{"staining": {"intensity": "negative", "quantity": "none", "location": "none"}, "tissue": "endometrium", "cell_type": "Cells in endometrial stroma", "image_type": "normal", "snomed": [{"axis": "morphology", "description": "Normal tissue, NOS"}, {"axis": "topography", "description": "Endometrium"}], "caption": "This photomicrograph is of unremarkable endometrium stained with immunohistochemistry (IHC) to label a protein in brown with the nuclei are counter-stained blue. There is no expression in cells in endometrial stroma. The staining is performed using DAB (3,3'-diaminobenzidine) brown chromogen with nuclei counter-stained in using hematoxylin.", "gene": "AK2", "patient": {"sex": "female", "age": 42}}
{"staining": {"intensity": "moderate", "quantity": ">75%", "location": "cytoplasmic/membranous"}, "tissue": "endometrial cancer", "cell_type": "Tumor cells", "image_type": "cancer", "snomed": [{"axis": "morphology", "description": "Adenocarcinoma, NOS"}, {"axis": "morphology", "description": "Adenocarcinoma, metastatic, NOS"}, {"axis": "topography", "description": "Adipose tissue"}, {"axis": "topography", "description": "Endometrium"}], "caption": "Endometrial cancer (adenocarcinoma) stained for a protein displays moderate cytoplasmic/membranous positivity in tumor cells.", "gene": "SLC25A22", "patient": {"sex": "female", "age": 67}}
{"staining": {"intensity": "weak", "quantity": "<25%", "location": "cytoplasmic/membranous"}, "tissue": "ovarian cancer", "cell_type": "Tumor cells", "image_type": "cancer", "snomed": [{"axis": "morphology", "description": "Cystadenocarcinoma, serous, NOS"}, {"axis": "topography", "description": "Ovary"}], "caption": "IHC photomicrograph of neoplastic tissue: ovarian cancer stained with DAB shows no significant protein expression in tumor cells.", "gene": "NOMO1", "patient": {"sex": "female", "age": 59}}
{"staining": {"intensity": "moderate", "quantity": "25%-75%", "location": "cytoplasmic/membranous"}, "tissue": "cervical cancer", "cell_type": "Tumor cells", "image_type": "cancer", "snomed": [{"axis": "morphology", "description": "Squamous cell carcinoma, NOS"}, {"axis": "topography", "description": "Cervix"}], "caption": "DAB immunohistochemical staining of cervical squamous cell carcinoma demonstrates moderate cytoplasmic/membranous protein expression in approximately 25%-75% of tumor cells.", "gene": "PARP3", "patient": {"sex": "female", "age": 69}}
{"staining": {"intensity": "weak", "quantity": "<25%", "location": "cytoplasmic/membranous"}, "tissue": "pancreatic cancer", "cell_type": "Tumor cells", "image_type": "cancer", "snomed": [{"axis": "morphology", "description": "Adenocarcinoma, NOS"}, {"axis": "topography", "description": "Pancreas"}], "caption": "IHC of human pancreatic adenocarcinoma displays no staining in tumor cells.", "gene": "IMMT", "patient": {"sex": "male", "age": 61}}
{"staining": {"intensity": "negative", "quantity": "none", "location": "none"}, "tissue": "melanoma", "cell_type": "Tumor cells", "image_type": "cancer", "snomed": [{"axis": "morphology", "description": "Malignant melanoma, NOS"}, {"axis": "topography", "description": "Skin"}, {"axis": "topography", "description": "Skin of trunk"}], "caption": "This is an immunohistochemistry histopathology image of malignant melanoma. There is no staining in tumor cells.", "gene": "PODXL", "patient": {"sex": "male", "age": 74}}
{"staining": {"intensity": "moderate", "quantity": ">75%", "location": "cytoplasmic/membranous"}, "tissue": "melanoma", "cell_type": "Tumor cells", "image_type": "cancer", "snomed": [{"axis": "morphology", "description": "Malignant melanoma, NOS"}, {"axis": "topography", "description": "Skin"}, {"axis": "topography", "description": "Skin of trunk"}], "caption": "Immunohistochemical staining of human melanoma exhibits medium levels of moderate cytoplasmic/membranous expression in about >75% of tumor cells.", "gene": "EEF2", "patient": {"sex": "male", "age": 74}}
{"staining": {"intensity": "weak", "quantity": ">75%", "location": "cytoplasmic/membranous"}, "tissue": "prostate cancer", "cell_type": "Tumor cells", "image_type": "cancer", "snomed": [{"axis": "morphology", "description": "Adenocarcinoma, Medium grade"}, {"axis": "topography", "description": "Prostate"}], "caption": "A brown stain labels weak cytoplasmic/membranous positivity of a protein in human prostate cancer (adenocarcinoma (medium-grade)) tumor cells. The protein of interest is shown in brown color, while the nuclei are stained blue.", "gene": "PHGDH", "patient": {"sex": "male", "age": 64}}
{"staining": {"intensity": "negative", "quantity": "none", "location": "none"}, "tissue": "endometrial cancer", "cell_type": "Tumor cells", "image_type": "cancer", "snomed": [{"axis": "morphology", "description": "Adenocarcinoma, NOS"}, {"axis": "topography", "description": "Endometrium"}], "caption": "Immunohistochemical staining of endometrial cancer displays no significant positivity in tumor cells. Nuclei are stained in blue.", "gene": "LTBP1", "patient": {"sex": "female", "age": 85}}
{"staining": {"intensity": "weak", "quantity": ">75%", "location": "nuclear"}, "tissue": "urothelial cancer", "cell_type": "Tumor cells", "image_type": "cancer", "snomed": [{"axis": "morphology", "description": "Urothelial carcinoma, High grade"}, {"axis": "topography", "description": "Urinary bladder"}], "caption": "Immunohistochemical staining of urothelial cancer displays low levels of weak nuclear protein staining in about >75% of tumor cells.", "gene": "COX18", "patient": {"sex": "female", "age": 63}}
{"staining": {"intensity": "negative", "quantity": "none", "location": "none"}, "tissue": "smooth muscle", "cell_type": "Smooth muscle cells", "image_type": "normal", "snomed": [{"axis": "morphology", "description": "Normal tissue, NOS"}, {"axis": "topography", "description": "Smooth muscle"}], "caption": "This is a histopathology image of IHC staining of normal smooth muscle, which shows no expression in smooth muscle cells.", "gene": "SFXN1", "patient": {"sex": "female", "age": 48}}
+ + + + +
TASK TO CARRY OUT
However many lines the data holds, return each one exactly.

RESULT OF THE EXERCISE
{"staining": {"intensity": "negative", "quantity": "none", "location": "none"}, "tissue": "endometrium", "cell_type": "Cells in endometrial stroma", "image_type": "normal", "snomed": [{"axis": "morphology", "description": "Normal tissue, NOS"}, {"axis": "topography", "description": "Endometrium"}], "caption": "This photomicrograph is of unremarkable endometrium stained with immunohistochemistry (IHC) to label a protein in brown with the nuclei are counter-stained blue. There is no expression in cells in endometrial stroma. The staining is performed using DAB (3,3'-diaminobenzidine) brown chromogen with nuclei counter-stained in using hematoxylin.", "gene": "AK2", "patient": {"sex": "female", "age": 42}}
{"staining": {"intensity": "moderate", "quantity": ">75%", "location": "cytoplasmic/membranous"}, "tissue": "endometrial cancer", "cell_type": "Tumor cells", "image_type": "cancer", "snomed": [{"axis": "morphology", "description": "Adenocarcinoma, NOS"}, {"axis": "morphology", "description": "Adenocarcinoma, metastatic, NOS"}, {"axis": "topography", "description": "Adipose tissue"}, {"axis": "topography", "description": "Endometrium"}], "caption": "Endometrial cancer (adenocarcinoma) stained for a protein displays moderate cytoplasmic/membranous positivity in tumor cells.", "gene": "SLC25A22", "patient": {"sex": "female", "age": 67}}
{"staining": {"intensity": "weak", "quantity": "<25%", "location": "cytoplasmic/membranous"}, "tissue": "ovarian cancer", "cell_type": "Tumor cells", "image_type": "cancer", "snomed": [{"axis": "morphology", "description": "Cystadenocarcinoma, serous, NOS"}, {"axis": "topography", "description": "Ovary"}], "caption": "IHC photomicrograph of neoplastic tissue: ovarian cancer stained with DAB shows no significant protein expression in tumor cells.", "gene": "NOMO1", "patient": {"sex": "female", "age": 59}}
{"staining": {"intensity": "moderate", "quantity": "25%-75%", "location": "cytoplasmic/membranous"}, "tissue": "cervical cancer", "cell_type": "Tumor cells", "image_type": "cancer", "snomed": [{"axis": "morphology", "description": "Squamous cell carcinoma, NOS"}, {"axis": "topography", "description": "Cervix"}], "caption": "DAB immunohistochemical staining of cervical squamous cell carcinoma demonstrates moderate cytoplasmic/membranous protein expression in approximately 25%-75% of tumor cells.", "gene": "PARP3", "patient": {"sex": "female", "age": 69}}
{"staining": {"intensity": "weak", "quantity": "<25%", "location": "cytoplasmic/membranous"}, "tissue": "pancreatic cancer", "cell_type": "Tumor cells", "image_type": "cancer", "snomed": [{"axis": "morphology", "description": "Adenocarcinoma, NOS"}, {"axis": "topography", "description": "Pancreas"}], "caption": "IHC of human pancreatic adenocarcinoma displays no staining in tumor cells.", "gene": "IMMT", "patient": {"sex": "male", "age": 61}}
{"staining": {"intensity": "negative", "quantity": "none", "location": "none"}, "tissue": "melanoma", "cell_type": "Tumor cells", "image_type": "cancer", "snomed": [{"axis": "morphology", "description": "Malignant melanoma, NOS"}, {"axis": "topography", "description": "Skin"}, {"axis": "topography", "description": "Skin of trunk"}], "caption": "This is an immunohistochemistry histopathology image of malignant melanoma. There is no staining in tumor cells.", "gene": "PODXL", "patient": {"sex": "male", "age": 74}}
{"staining": {"intensity": "moderate", "quantity": ">75%", "location": "cytoplasmic/membranous"}, "tissue": "melanoma", "cell_type": "Tumor cells", "image_type": "cancer", "snomed": [{"axis": "morphology", "description": "Malignant melanoma, NOS"}, {"axis": "topography", "description": "Skin"}, {"axis": "topography", "description": "Skin of trunk"}], "caption": "Immunohistochemical staining of human melanoma exhibits medium levels of moderate cytoplasmic/membranous expression in about >75% of tumor cells.", "gene": "EEF2", "patient": {"sex": "male", "age": 74}}
{"staining": {"intensity": "weak", "quantity": ">75%", "location": "cytoplasmic/membranous"}, "tissue": "prostate cancer", "cell_type": "Tumor cells", "image_type": "cancer", "snomed": [{"axis": "morphology", "description": "Adenocarcinoma, Medium grade"}, {"axis": "topography", "description": "Prostate"}], "caption": "A brown stain labels weak cytoplasmic/membranous positivity of a protein in human prostate cancer (adenocarcinoma (medium-grade)) tumor cells. The protein of interest is shown in brown color, while the nuclei are stained blue.", "gene": "PHGDH", "patient": {"sex": "male", "age": 64}}
{"staining": {"intensity": "negative", "quantity": "none", "location": "none"}, "tissue": "endometrial cancer", "cell_type": "Tumor cells", "image_type": "cancer", "snomed": [{"axis": "morphology", "description": "Adenocarcinoma, NOS"}, {"axis": "topography", "description": "Endometrium"}], "caption": "Immunohistochemical staining of endometrial cancer displays no significant positivity in tumor cells. Nuclei are stained in blue.", "gene": "LTBP1", "patient": {"sex": "female", "age": 85}}
{"staining": {"intensity": "weak", "quantity": ">75%", "location": "nuclear"}, "tissue": "urothelial cancer", "cell_type": "Tumor cells", "image_type": "cancer", "snomed": [{"axis": "morphology", "description": "Urothelial carcinoma, High grade"}, {"axis": "topography", "description": "Urinary bladder"}], "caption": "Immunohistochemical staining of urothelial cancer displays low levels of weak nuclear protein staining in about >75% of tumor cells.", "gene": "COX18", "patient": {"sex": "female", "age": 63}}
{"staining": {"intensity": "negative", "quantity": "none", "location": "none"}, "tissue": "smooth muscle", "cell_type": "Smooth muscle cells", "image_type": "normal", "snomed": [{"axis": "morphology", "description": "Normal tissue, NOS"}, {"axis": "topography", "description": "Smooth muscle"}], "caption": "This is a histopathology image of IHC staining of normal smooth muscle, which shows no expression in smooth muscle cells.", "gene": "SFXN1", "patient": {"sex": "female", "age": 48}}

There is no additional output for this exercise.